Potential for Biological Control of Japanese Knotweed
Japanese knotweed (Polygonum cuspidatum) is an invasive exotic weed of east Asian origin that infests roadsides and stream banks in North Carolina. This plant is presently under investigation by the Beneficial Insects Laboratory as a potential target weed for classical biological control in North Carolina and elsewhere in North America. We hope to cooperate with the International Institute of Biological Control in the United Kingdom and other agencies to evaluate and import natural enemies for knotweed biocontrol. Surveys were conducted in 1997 in North Carolina to document the distribution of Japanese knotweed and the closely related, but less abundant, Sakhalin knotweed. Vigorous Japanese knotweed populations were found from the mountains to the eastern Coastal Plain. As expected, Japanese knotweed has few natural enemies in North Carolina. Some knotweed populations, however, were found to be attacked by Japanese beetle and some knotweed plants had pathogen-like symptoms on leaves. With financial support from the U.S. Forest Service's Forest Health Technology Team, work to further the initiation of a biological control program against Japanese knotweed will continue in 1998.
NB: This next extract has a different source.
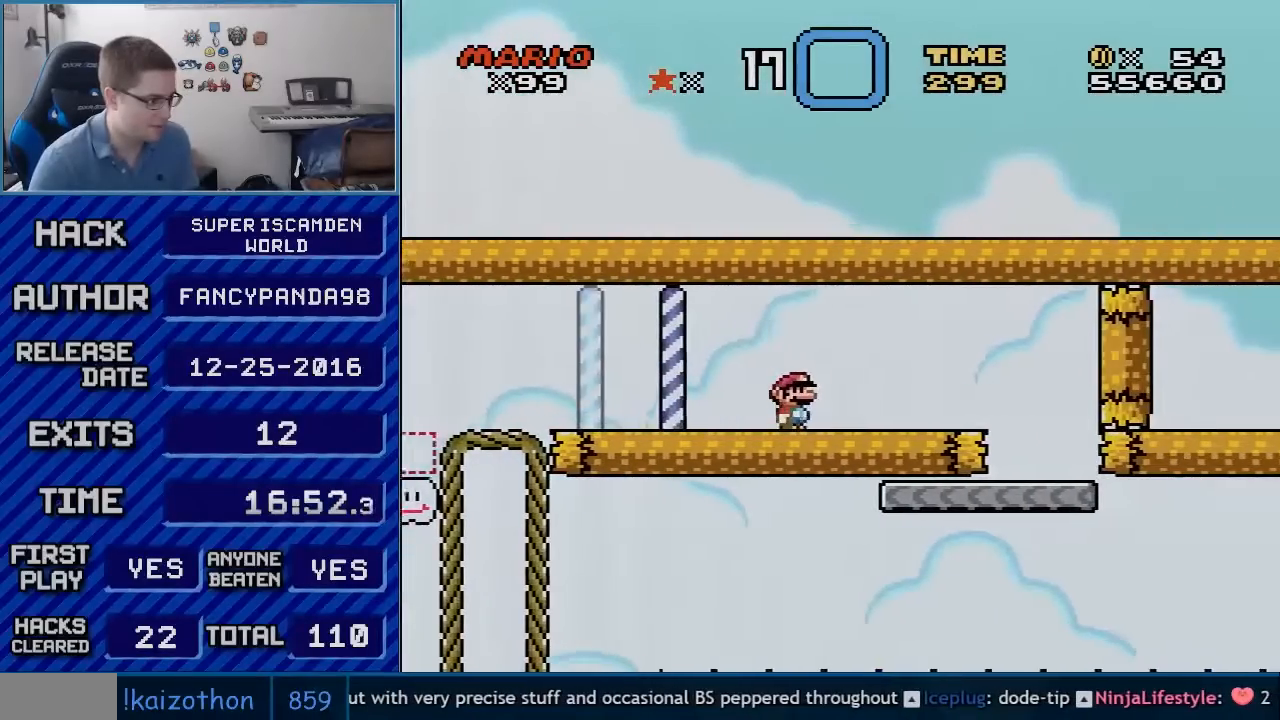
{"buttons": ["B", "Y", "DPAD_RIGHT"], "events": []}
Investigation of Biological Control for Fall Cankerworm in Charlotte
The city of Charlotte has experienced a serious outbreak of the defoliating caterpillar Alsophila pometaria (Lepidoptera: Geometridae) for approximately ten years. Most affected are willow oaks of residential areas. In contrast to most outbreaks in forest situations where fall cankerworm populations have declined naturally within five years, fall cankerworm has persisted in Charlotte. In cooperation with Don McSween, Charlotte city arborist, we are attempting to establish an aggressive strain of the egg parasitoid Telenomus alsophilae (Hymenoptera: Scelionidae) in Charlotte for biological control of fall cankerworm. Also, we are investigating the biology of fall cankerworm in Charlotte, as well as other tactics for fall cankerworm biological control.
Ash Whitefly
The NCDA's ash whitefly biological control program began in Raleigh in the fall of 1994 with the release of Encarsia inaron, a minute parasitic wasp which controlled ash whitefly in California. Evidence of parasitization was detected on a leaf collected on 30 September 1997. Sites in Sampson, Onslow, and Rowan counties were searched for ash whitefly; however, none were found in these locations. A total of 4665 E. inaron adults was released in Wake County in 1997. Work is underway to obtain and release a variety of E. inaron that is native to a cooler area than the strain presently in Wake County.
Pitcher Plants
Pitcher plants function as pitfall traps for insects attracted to extrafloral nectar. The only study to identify insect victims to the specific level was by Wray and Brimley (1943 - Ann. Entomol. Soc. Amer. 36: 128-37) in North Carolina. We followed up on their study, using pitcher plants to sample lady beetles over the course of two seasons (May-June-July) in 1996 and 1997. Results indicate that introduced species (C. septempunctata and H. axyridis) comprised 49.2% of collected lady beetles in 1996-1997. Cycloneda munda shows the greatest difference from historic data; it ranked #2 (32.4% of catch) in the 1930's, but #5 (3.6% of catch) in the 1990's. In both 1996 and 1997, no C. septempunctata or H. convergens were collected after the end of June, suggesting aestivation in these species. Both males and females are attracted to extrafloral nectar. Of five plants tested, Sarracenia flava was most attractive to Coccinellidae.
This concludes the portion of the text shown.